TRAILER-PARK GOLEM

Theater Ninjas and CPT animate a mud baby

When children are stressed, they often resort to creating imaginary friends or escaping into stories populated with anthropomorphic animals and goblins. That's exactly what a 10-year-old girl does in Anna Bella Eema, the fascinating but ultimately frustrating play now at Cleveland Public Theatre. 

This co-production with Theater Ninjas features a torrent of finely crafted narration, handled mostly by both the youngster named Anna Bella and her mother Irene. Playwright Lisa D'Amour has a fine touch when it comes to speeches that combine banal facts with lean, poetic flourishes. And thanks to three outstanding performances, one's attention virtually never wavers. 

Irene and her daughter live in a ratty mobile home sitting in a trailer park slated for demolition to make way for a new highway. But Irene chooses to ignore that impending disruption, never leaving the confines of her trailer and focusing on her job as a stamp licker. This drives Anna Bella over the edge, so the girl escapes outside and, using the dirt of the trailer park and her own bodily fluids, fashions a mud girl, dubbed Anna Bella Eema, who comes to life. 

Dabbling in magical realism, fairy tales and southern-gothic foreboding, the play employs onstage sound effects, chant-singing and near-contortionist movements to create a mystical tone. The good news is virtually all of these techniques work, as we are drawn into the story of this highly constrained woman ("I keep the circumference of my life small"), and her precocious and adventurous daughter. 
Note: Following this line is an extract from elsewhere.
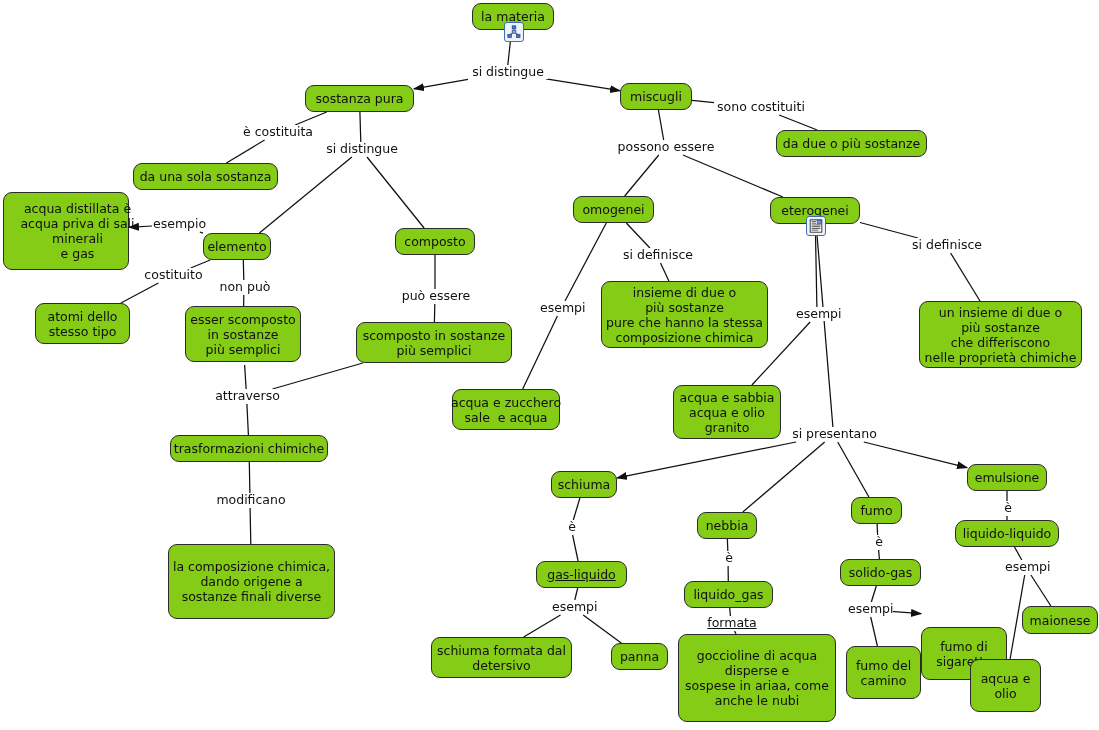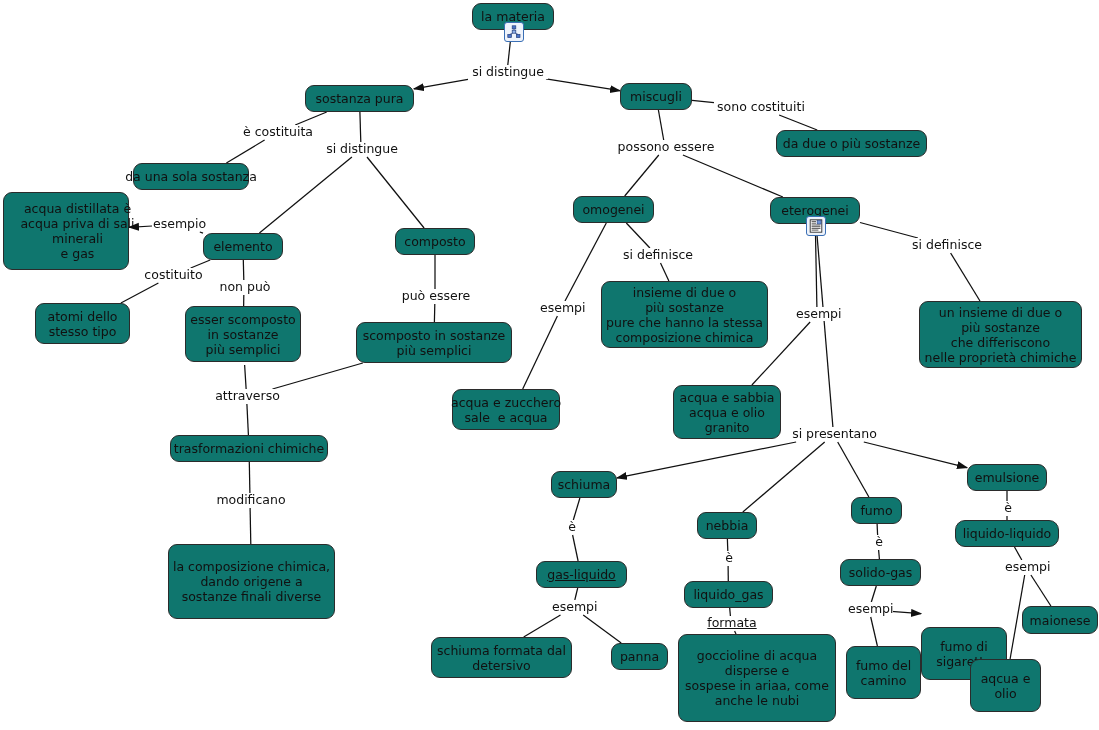"la materia" .node { background: #0f766e -> #84cc16 }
Once her muddy Anna Bella Eema is animated, the real Anna Bella opens up, chatting and laughing with her new friend. They then embark on fantastical capers with vampires, wolves, foxes and a raccoon named Dirty Louie. As a metaphor for Anna Bella's transition from childhood to adulthood, this all functions well enough. 
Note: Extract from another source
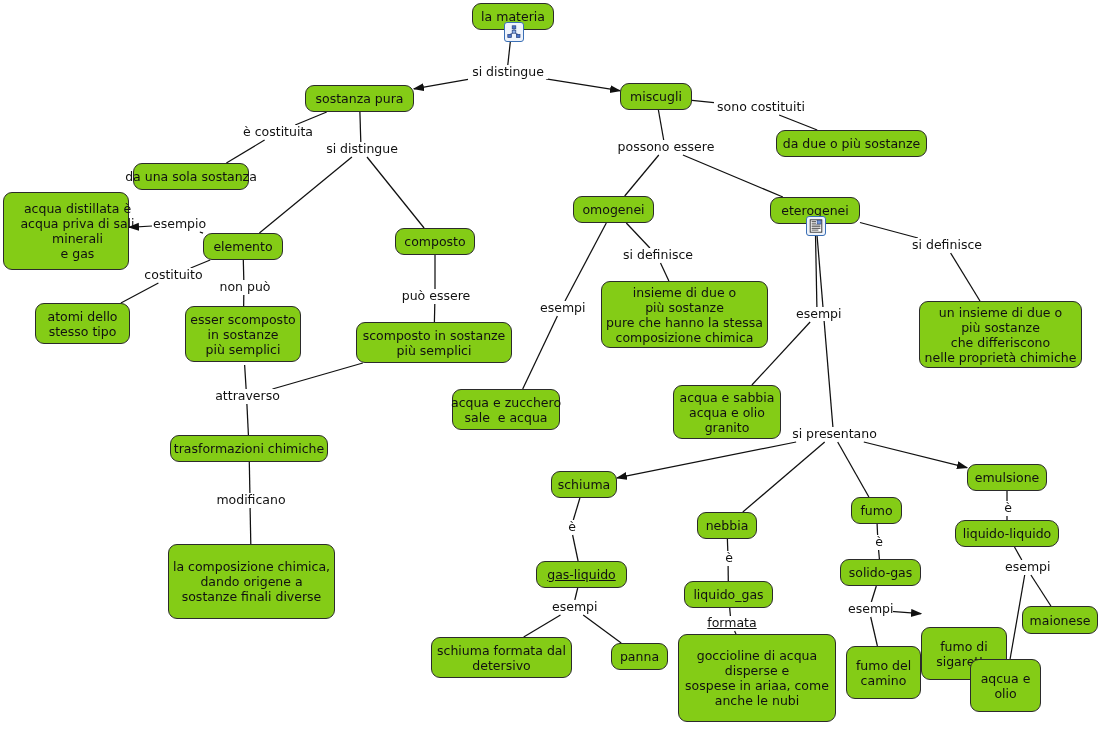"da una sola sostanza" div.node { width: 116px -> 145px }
The execution of these stories never fails to be intriguing, thanks to Jeremy Paul's tight direction and the remarkable performances. As Irene, Elizabeth R. Wood is rumpled and resigned, but she still has enough moxie to rise up in defense of her daughter when pressed to the wall. Faye Hargate as Anna Bella beautifully merges the childlike seriousness and yearning for discovery of a typical fifth grader. And Cassie Neumann is riveting and chiseled as the mud girl. 

But it's frustrating that playwright D'Amour never allows her characters to truly engage with each other in real time, in the real world. If we are to sympathize with their plight of being forced out of their trailer-park home, a very real situation, it's only natural to want some dialogue dealing with that reality. Instead, we get two disconnected, side-by-side narratives from mother and daughter. Each is intriguing and often quite involving in its own right. But in the end, they are two mobile homes passing in the night.